Filed under: WIPO, general, innovation, ipr — Karsten Gerloff @ 8:55 am
Sisule Musungu finally has a blog; about time, too. His first post is on the WIPO Development Agenda. Though it’s a bit on the long side, it’s definitely worth a read.
He has accompanied the Development Agenda struggle at WIPO from the beginning, from his former position at the South Centre, and there are very few people on this earth who know more about it than him. He’s certainly more qualified than me when it comes to judging the process, so I’m glad we’re roughly on the same page.

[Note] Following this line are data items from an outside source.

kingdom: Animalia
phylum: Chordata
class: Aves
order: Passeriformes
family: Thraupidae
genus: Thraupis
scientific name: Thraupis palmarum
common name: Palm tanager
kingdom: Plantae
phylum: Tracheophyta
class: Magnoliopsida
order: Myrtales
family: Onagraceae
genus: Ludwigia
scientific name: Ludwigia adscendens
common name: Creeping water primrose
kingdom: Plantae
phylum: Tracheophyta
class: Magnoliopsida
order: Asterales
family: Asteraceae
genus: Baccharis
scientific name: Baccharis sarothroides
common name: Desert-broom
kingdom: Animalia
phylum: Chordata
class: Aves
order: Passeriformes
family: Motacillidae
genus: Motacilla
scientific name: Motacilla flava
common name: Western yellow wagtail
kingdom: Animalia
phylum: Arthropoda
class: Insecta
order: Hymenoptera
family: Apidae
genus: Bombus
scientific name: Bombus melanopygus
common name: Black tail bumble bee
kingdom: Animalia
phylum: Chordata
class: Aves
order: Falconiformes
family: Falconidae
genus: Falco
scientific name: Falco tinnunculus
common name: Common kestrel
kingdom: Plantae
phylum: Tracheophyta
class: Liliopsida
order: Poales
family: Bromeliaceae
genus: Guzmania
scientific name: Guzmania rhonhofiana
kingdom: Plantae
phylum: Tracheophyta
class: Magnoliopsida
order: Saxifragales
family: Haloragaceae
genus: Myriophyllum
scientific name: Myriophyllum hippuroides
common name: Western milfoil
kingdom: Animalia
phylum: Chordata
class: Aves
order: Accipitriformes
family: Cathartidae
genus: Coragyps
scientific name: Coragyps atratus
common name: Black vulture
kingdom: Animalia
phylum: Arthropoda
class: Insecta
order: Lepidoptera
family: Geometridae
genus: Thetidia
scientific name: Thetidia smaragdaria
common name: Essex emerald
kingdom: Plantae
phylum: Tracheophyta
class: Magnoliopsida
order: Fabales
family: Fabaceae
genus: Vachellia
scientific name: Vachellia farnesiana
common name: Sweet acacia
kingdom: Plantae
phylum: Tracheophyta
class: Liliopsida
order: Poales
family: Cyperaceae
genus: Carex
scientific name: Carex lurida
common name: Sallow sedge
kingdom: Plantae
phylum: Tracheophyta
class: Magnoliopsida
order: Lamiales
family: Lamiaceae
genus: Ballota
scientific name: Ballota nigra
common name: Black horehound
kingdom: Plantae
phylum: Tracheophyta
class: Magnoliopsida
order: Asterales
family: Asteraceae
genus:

Sisule recounts the beginnings of the Development Agenda process in 2004, when the initiative was received with some hostility by a WIPO that was dedicated to, in the words of Jamie Love, “mindless expansions of intellectual property rights”. He summarises the results, and ponders whether the Development Agenda is really more than hot air. Luckily, he thinks that the answer to that is no:
From the very beginning of this process, however, sceptics have argued that the proposal for the establishment of a development agenda amounted to nothing more than hot air, ideology and empty rhetoric. So far the sceptics have been proven wrong. The range of reforms and new frameworks envisaged under the now established development agenda are anything but hot air, ideology and empty rhetoric. Although like everything else implementation might entail significant challenges and failure could visit the agenda, as the dust settles, it is becoming clear that the development agenda for WIPO has the potential to significantly transform the organisation in major ways resulting in not only improvements in the attention paid to development issues and the composition of its staff but also to deliver the organisation into the 21st Century. For this reason, the development agenda is already a success. The challenge that remains is to build on this success and ensure that the opportunity is not squandered in implementation.